Pojechales motorkiem w z profilu? Tez posiadam taka bestie, mapisz pokrotce jak sobie motor poradzil, ile trasy stricte off-owej bylo jak z kapciami (bo to w bezdetkowkach przy braku cywilizacji troche lipa). Na nastepnysezon licze jednak przejechac cos wiecej po czarnym, moze sie jakas dluzsza trasa uda

PiotrW
28.10.2010, 22:14
Trafiłem na ten wątek najpierw na adv ale widzę, że tutaj zainteresowanie tematem jest dużo większe. Ja na Mongolię 2011 piszę się w 100% bo planuję to od dawna w opcji solo lub w ekipie. Myślę, że co parametrów wyprawy możemy się dogadać, a brak wcześniejszej znajomości uczestników mi nie przeszkadza. Doświadczenia z podróżowania z ludźmi bez wcześniejszej znajomości mam generalnie pozytywne:Thumbs_Up:. Mam jeszcze kumpla na ten wypad, który robi wszystko aby pojechać, ale sprawa rozstrzygnie się w jego przypadku na przełomie roku.

bliźniak
28.10.2010, 23:17
A ja mam takie pytanie: Jakie papiery są potrzebne na taki wyjazd?

Lupus
28.10.2010, 23:46
Żółte, przede wszystkim

sebol
29.10.2010, 09:32
A ja mam takie pytanie: Jakie papiery są potrzebne na taki wyjazd?

paszport :)

Wiza do :
Mongolia 60 euro
Rosja 137 zł.
Ukraina bez wizy

to tak na szybko zebrane. W przyszłym roku może się zmienić

Boski-Kolasek
29.10.2010, 10:16
Witam.

• _ZBIÓR DANYCH_:

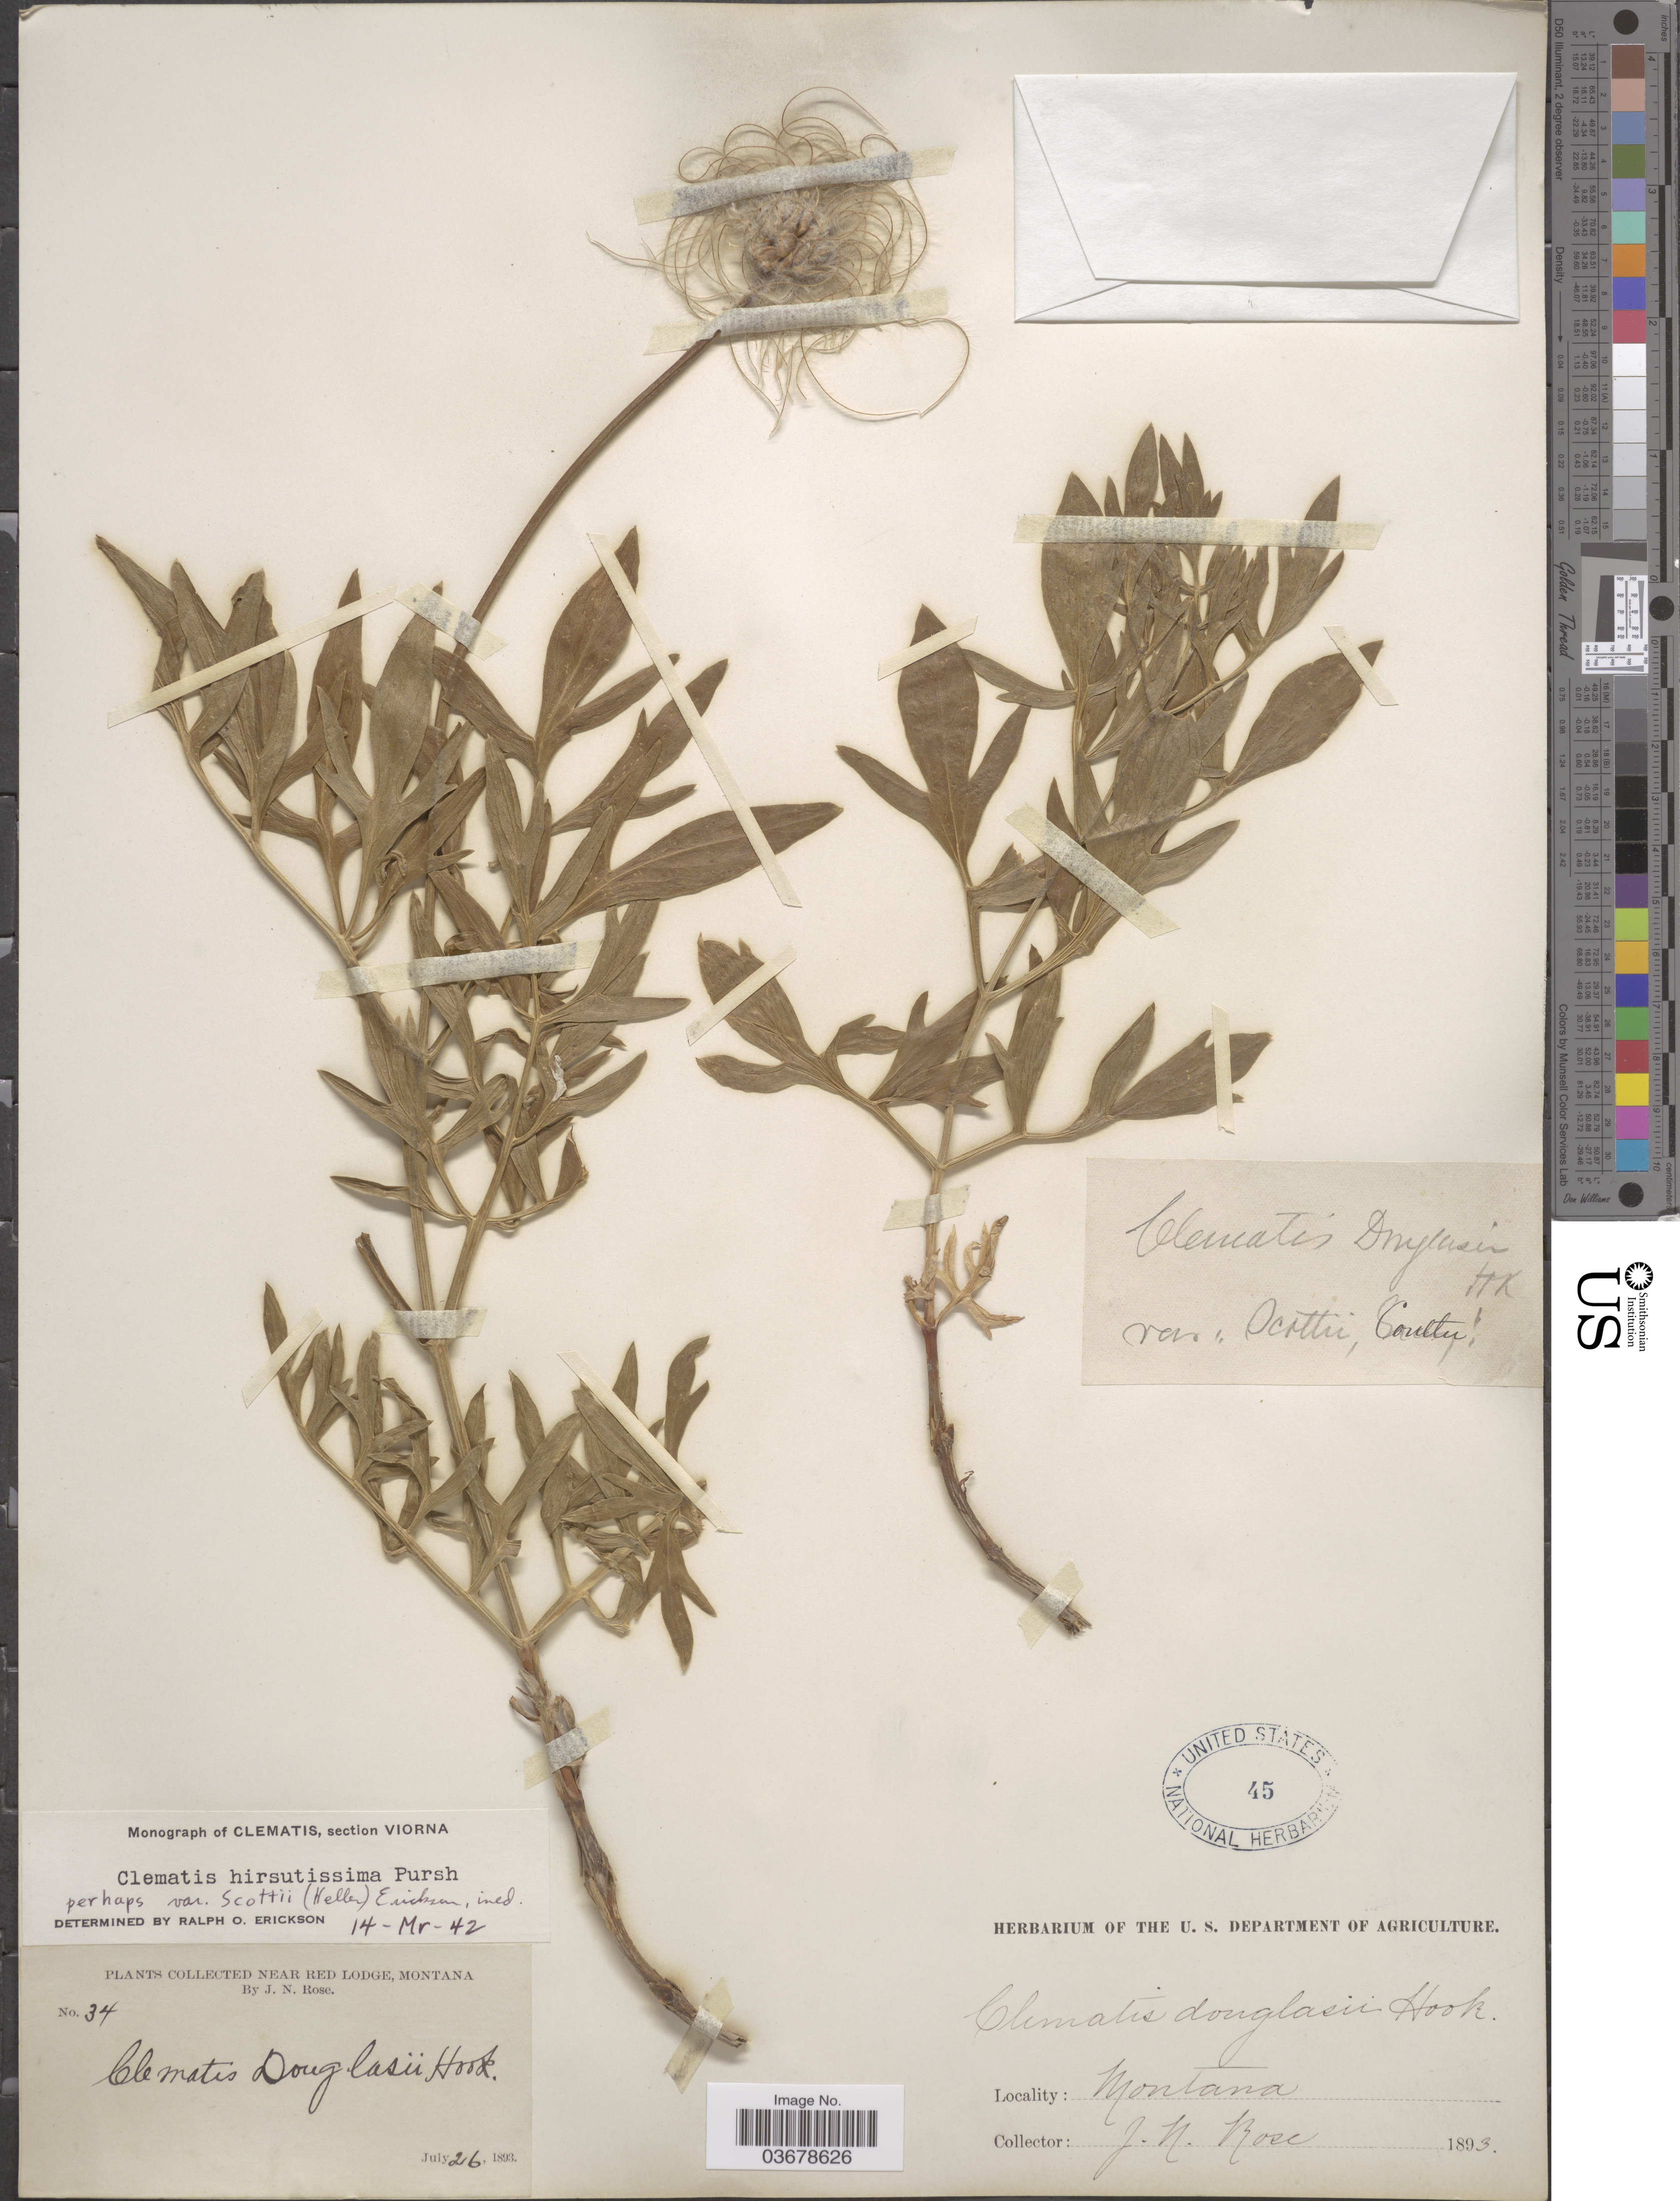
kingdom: Plantae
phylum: Tracheophyta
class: Magnoliopsida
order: Ranunculales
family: Ranunculaceae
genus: Clematis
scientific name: Clematis viorna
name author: L.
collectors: J. N. Rose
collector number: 3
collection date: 1893-07-26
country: United States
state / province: Montana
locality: Near Red Lodge.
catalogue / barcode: US 45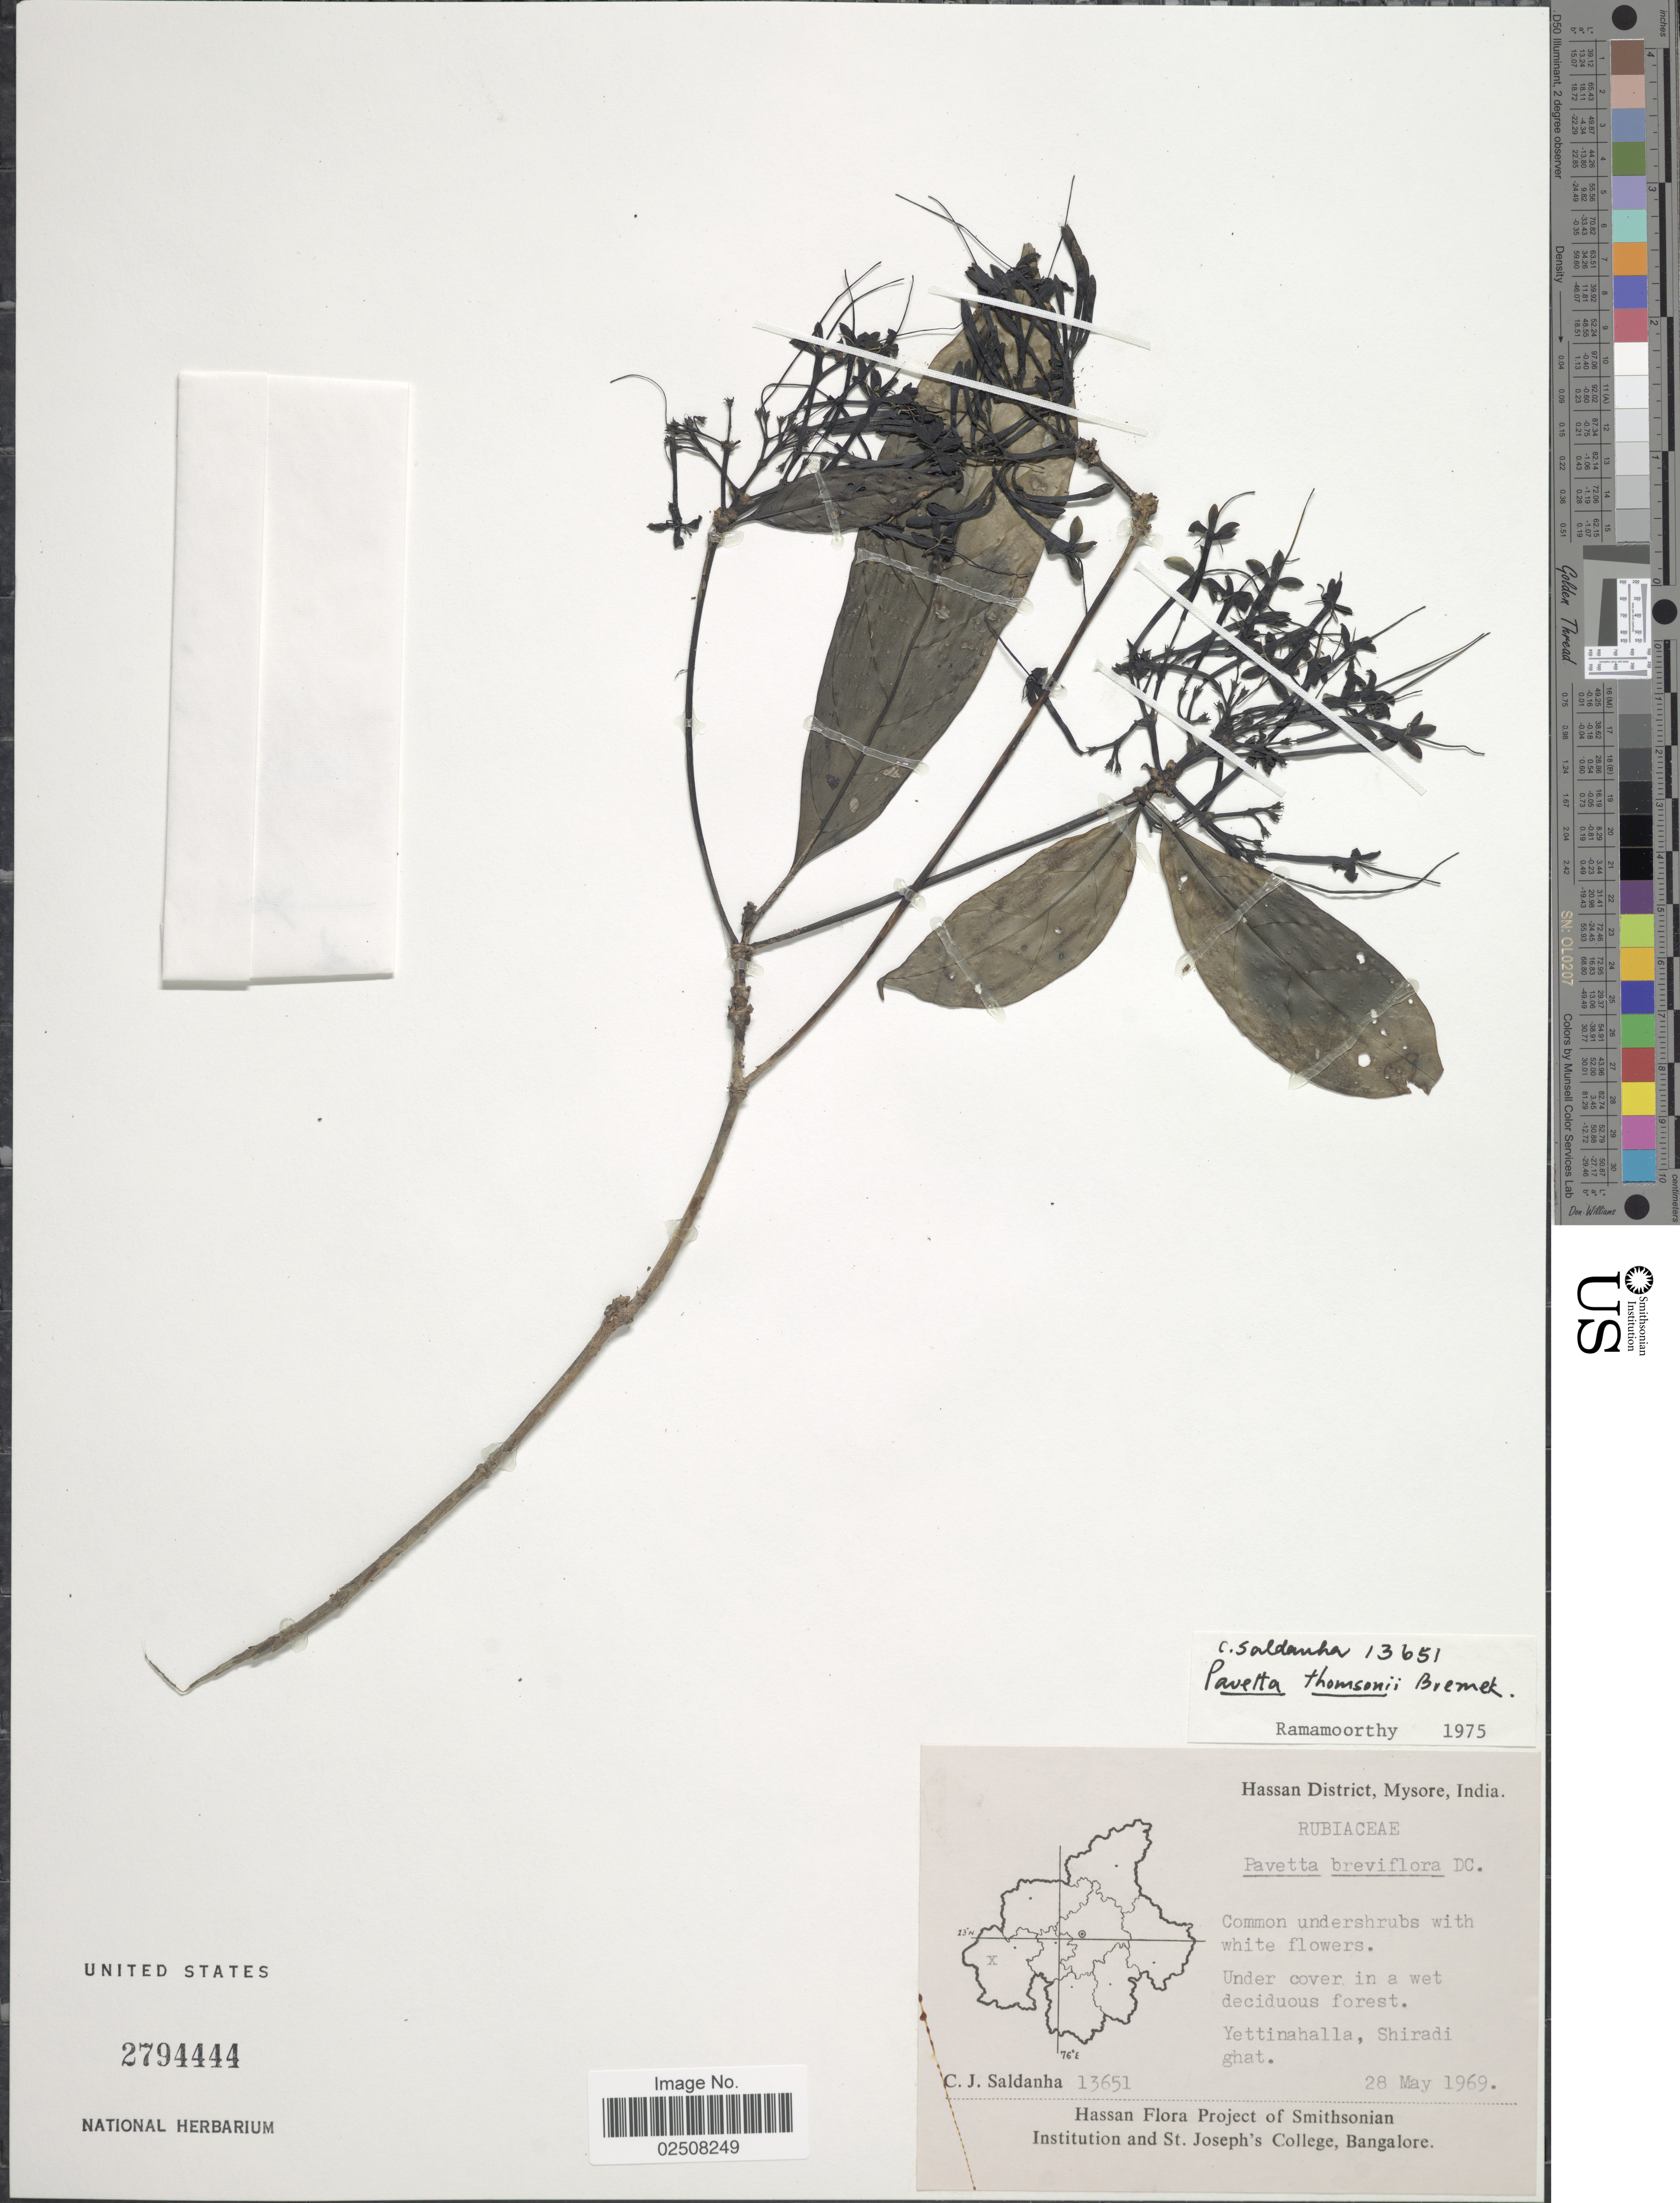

• _TWOJE ZADANIA_:
(a) Wypisz wszystkie kraje wymienione w wątku o wyprawie do Mongolii. Przy każdym podaj informację o wizie.
(b) Na podstawie wątku o wyprawie do Mongolii wyjaśnij, dlaczego PiotrowiW nie przeszkadza, że wcześniej nie znał pozostałych uczestników.
(c) Podejmij wątek o wyprawie do Mongolii w miejscu, w którym się urywa, i napisz jego dalszy ciąg.

• _ODPOWIEDZI DO ĆWICZENIA_:
(a)
Mongolia: wiza 60 euro
Rosja: wiza 137 zł
Ukraina: bez wizy

(b) Jego dotychczasowe doświadczenia z podróżowania z ludźmi, których wcześniej nie znał, są generalnie pozytywne.

(c)
Kolega Seba wiesz co ja to w sumie planowalem taka podroz na 2011 i w okolicach lipca, sierpnia razem z moja ladniejsza polowa. Powrot mialby byc koleja( tez miesiacplus minus)wiecej czasu chcielibysmy spedzic w Mongoli i okolicach Bajkalu wiec moze ewentualnie.... podobnie pojmuje Mongolie przestrzen i przeszlosc i jak najwiecej spokoju dookola!!!!! No i ponoc kazdy odkrywa swj wschod inaczej.
Doswiadczen z podrozy motocyklowych z nowymi ludzmi z nie ma zbyt wiele. Ognie to poczatkujacy moturzysta ze mnie hehe. Chociaz zdarzylo mi sie podrozowac raz i ostatni raz z kims nowo poznanym ale przeciez ludziom trzeba dawac szanse oczywiscie wiem, ze lepiej jest ich wczesniej poprobowac bo po chuj sie razem meczyc skoro nie musimy a wszystko to dobra wola,tolerancja i kompromisy.... a wszystko na miare naszych mozliwosci. Tak tez ewentualnie mozna by bylo podyskutowac..... no i koniecznie sie napic.
Pzdr

joker
31.10.2010, 18:47
witam,co do wyjazdów z obcymi ludzmi,byłem na 5 wyjazdach wtym na trzech z osobami z forum i te wyjazdy były bardziej udane od tych drugich.raz moi kompani w chorwcjii (których znałem)nachlali sie i cały szczegółowy plan legl w gruzach i odłączyłem sie od nich w trzeci dzień.zawsze jest ryzyko ale wyjazd do mongolii to też RYZYKO i każdy dalszy wyjazd to ryzyko bez wzgledu na towarzystwo.ja byłem z Piranią na krymie i był dwa dni temu u mnie na flaszce a nie znałem go wcześniej,i był z nami Herni którego poznałem na majowym wyjeżdzie do albanii i myślimy o wspólnym wypadzie na 2011.powiem tylko że 500 km dziennie przez 4 tygodnie to sporo.ja jadąc na krym zrobiłem łącznie 4900 km w 9 dni więc śrenio ok 550 km dziennie i wiem co to znaczy jadąc po ukrainie,ale mam nadzieje że Ci sie uda i trzymam kciuki

sebol
01.11.2010, 11:09
po przeczytaniu kliku postów i korespondencji na priv skłaniam się do wysyłki motocykli do Irkucka by tam rozpocząć wyprawę a całą drogę powrotną na kołach zrobić . Chyba , że koszty wysyłki będą za duże to będę myślał dalej .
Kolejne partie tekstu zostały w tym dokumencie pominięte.